Pad plane prototype: CENBG option
Two demonstrator detectors are build in the ACTAR TPC collaboration, with a smaller size (2048 pads) that the final detector. Each demonstrator is based on a different option for the pad plane technology: the GANIL demonstrator uses a standard PCB, while we developped a new type of pad plane with a metal-core PCB. Both pad plane are equipped with a micromegas for signal amplification.
The challenge for the pad plane design is the pads density of the 2D collection plane. In addition, the plane is at the interface between the chamber interior (gas) and the outside world (air), and must be able to stand pressure differences up to 1 bar at least.

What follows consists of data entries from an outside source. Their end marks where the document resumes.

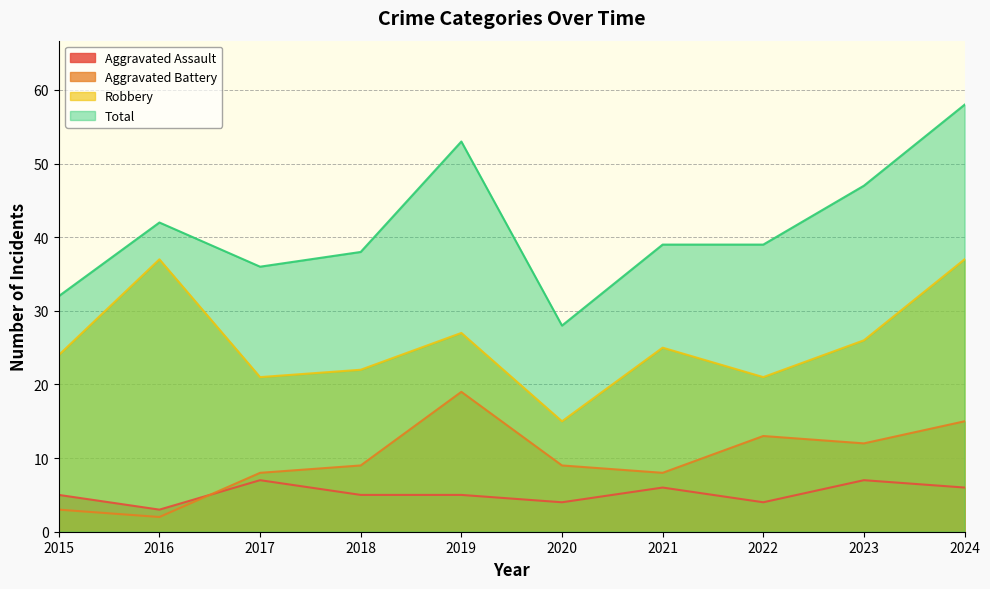

How many lines are shown in the chart?

4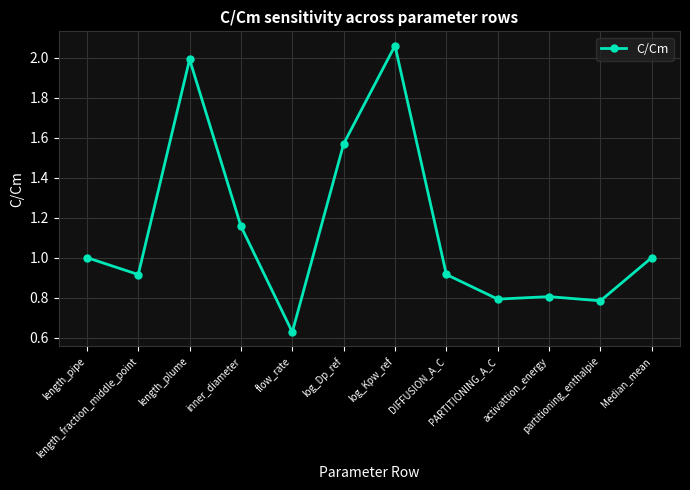

What is the sum of all values?

13.6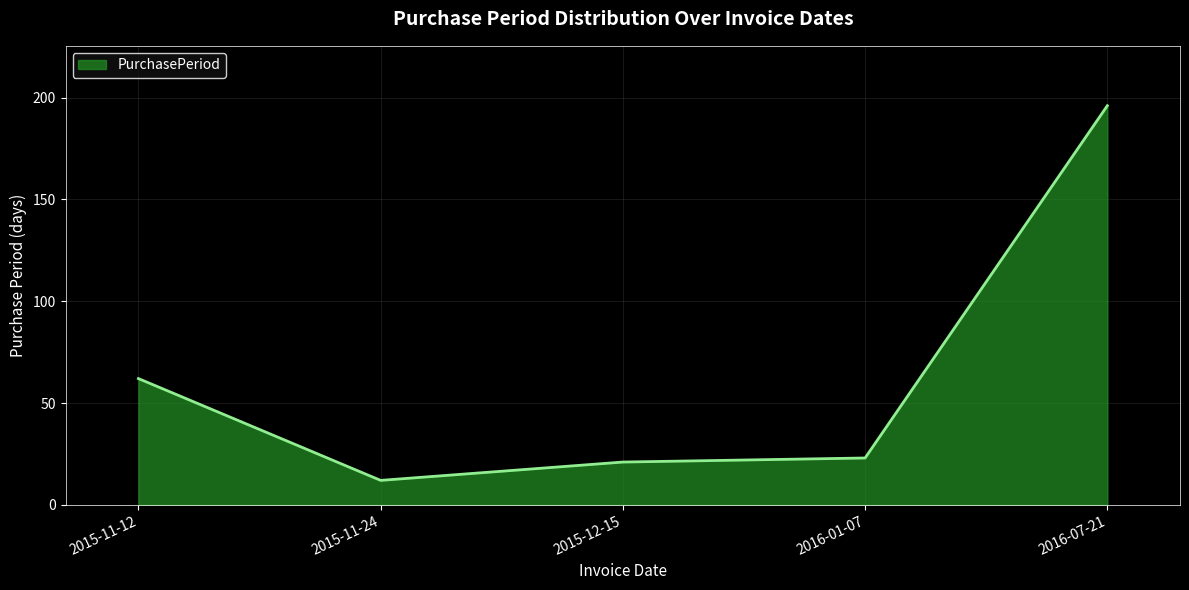

What is the average value?

63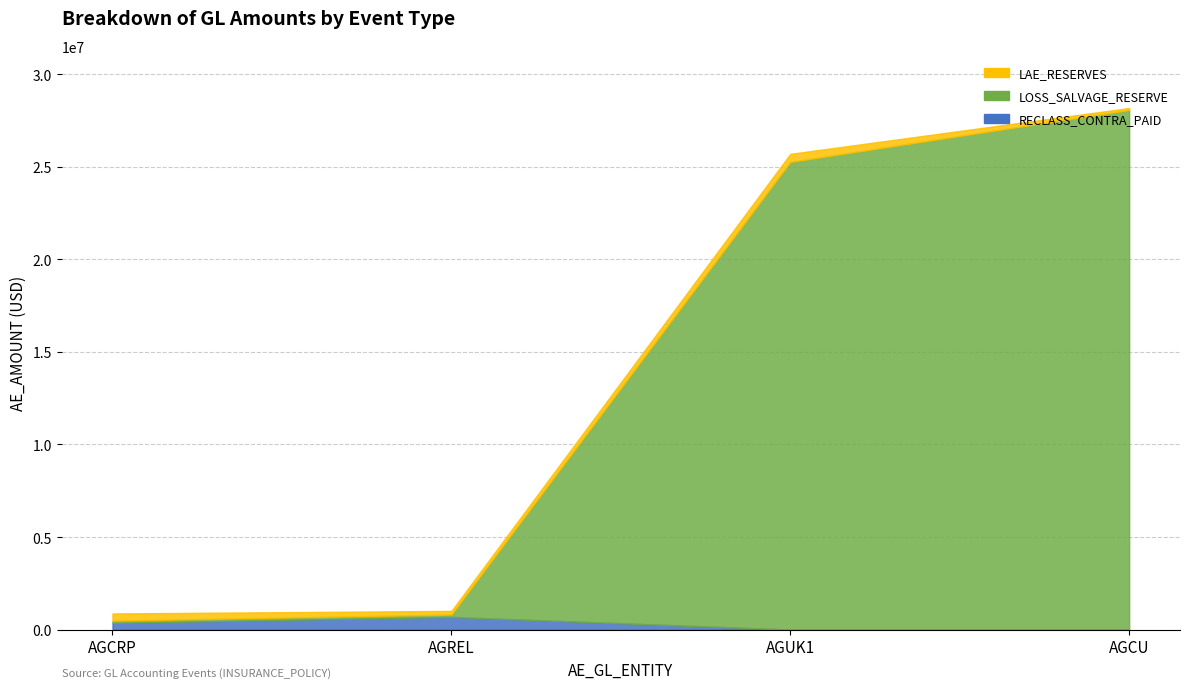

True or false: LOSS_SALVAGE_RESERVE has more than 2 interior local peaks.

False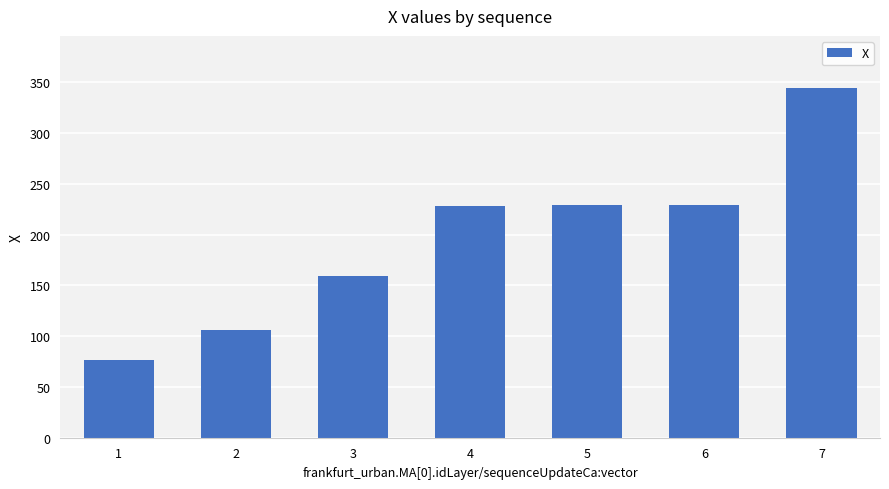

Is it true that the value at 3 is 228.6?

False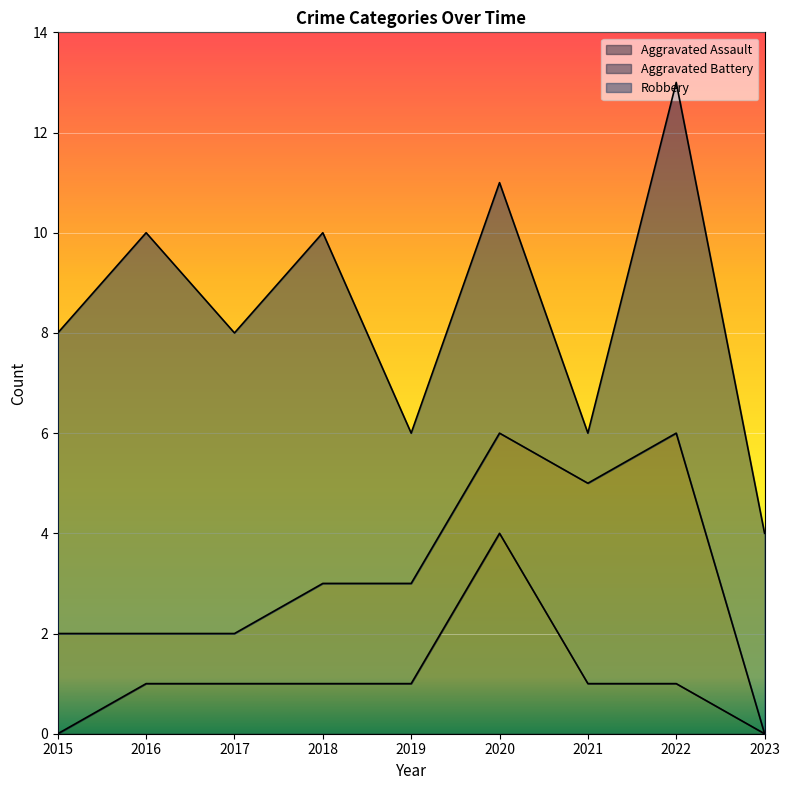

Count the Aggravated Assault values in the range 1 to 2.

6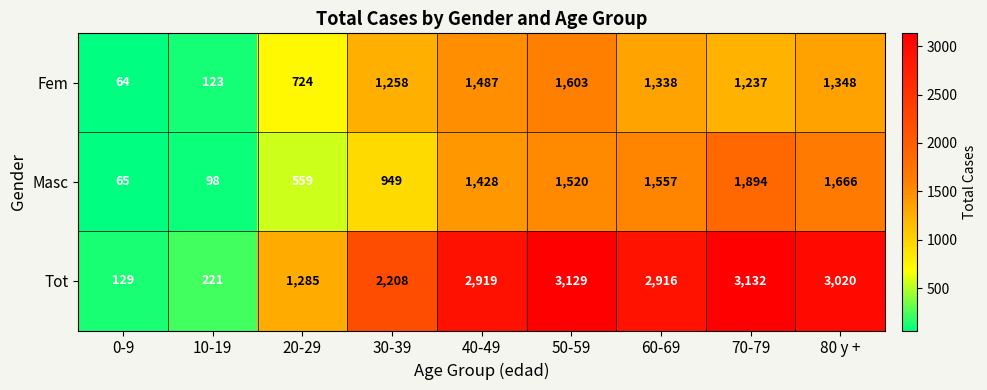

Reading left to right, extract all data points from this chart.

Fem: 0-9=64	10-19=123	20-29=724	30-39=1258	40-49=1487	50-59=1603	60-69=1338	70-79=1237	80 y +=1348
Masc: 0-9=65	10-19=98	20-29=559	30-39=949	40-49=1428	50-59=1520	60-69=1557	70-79=1894	80 y +=1666
Tot: 0-9=129	10-19=221	20-29=1285	30-39=2208	40-49=2919	50-59=3129	60-69=2916	70-79=3132	80 y +=3020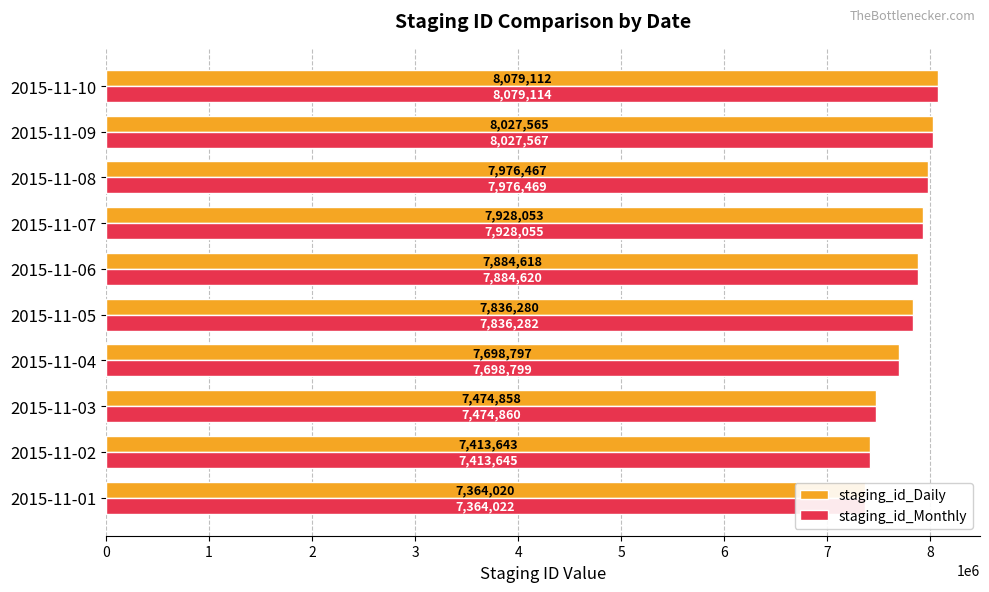

Reading left to right, transcribe all the data shown in this chart.

staging_id_Daily: 7364020	7413643	7474858	7698797	7836280	7884618	7928053	7976467	8027565	8079112
staging_id_Monthly: 7364022	7413645	7474860	7698799	7836282	7884620	7928055	7976469	8027567	8079114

The GANIL option, based on a standard PCB requires reinforcement armatures on the flenge, which imposes small connectors and a complex routing of the PCB from pads to connectors. This routing becomes extremly delicate in the case of the final detector with 16384 pads.
The CENBG option is based on a conceptually very simple design, with a direct connection from the pads to connectors with a pitch of 2 mm. This implies that the PCB itself has to support the mechanical constraints, and we proposed to build a PCB with a metallic core (either high resistance aluminum or stainless steel), as shown in figure 2. This development in carried out in collaboration with CERN PCB workshop.
Figure 2: Design of the detection plane based on a metal-core PCB. The copper circuit itself (orange) is insulated from the metallic core (grey) with a resin (green). Connectors with a 2 mm pitch are inserted and soldered, then the micromegas is added on top.
The prototype of the pad plane (figure 3) has been tested with 6 keV X-rays from a 55<\sup>Fe source and with alpha particles from a triple alpha source (with energies around 5 to 6 MeV. See note on the prototype tests.
Figure 4: Prototype for the collection pad plane with metal-core PCB: the left picture shows the side in the gas volume with the micromegas on it, and the right picture shows the side with connectors to the readout electronics.
The development also includes the circuits connecting the pad plane to the GET electronics. A solution with flexible PCB has been chosen and designed at CENBG (see figure 4). These connectors also hold the protection circuits (ZAP) for the GET electronics.
Figure 4: Flexible circuits (brown) connecting the detector (right side connectors) to the AsAd boards of the GET electronics (left side). The right side PCB also contains the protections for the electronics.
ACTAR TPC demonstrator at CENBG
The demonstrator has been fully equipped with the GET electronics (early 2016). Figure 5 shows the ensemble, and figure 6 shows the pad plane and the drift cage (made at GANIL) that creates the uniform electric field in the active gas volume.
Figure 5: ACTAR TPC demonstrator at CENBG.
Figure 6: Drift cage (from GANIL) on top of the collection pad plane, that defines the active gas volume in the TPC chamber.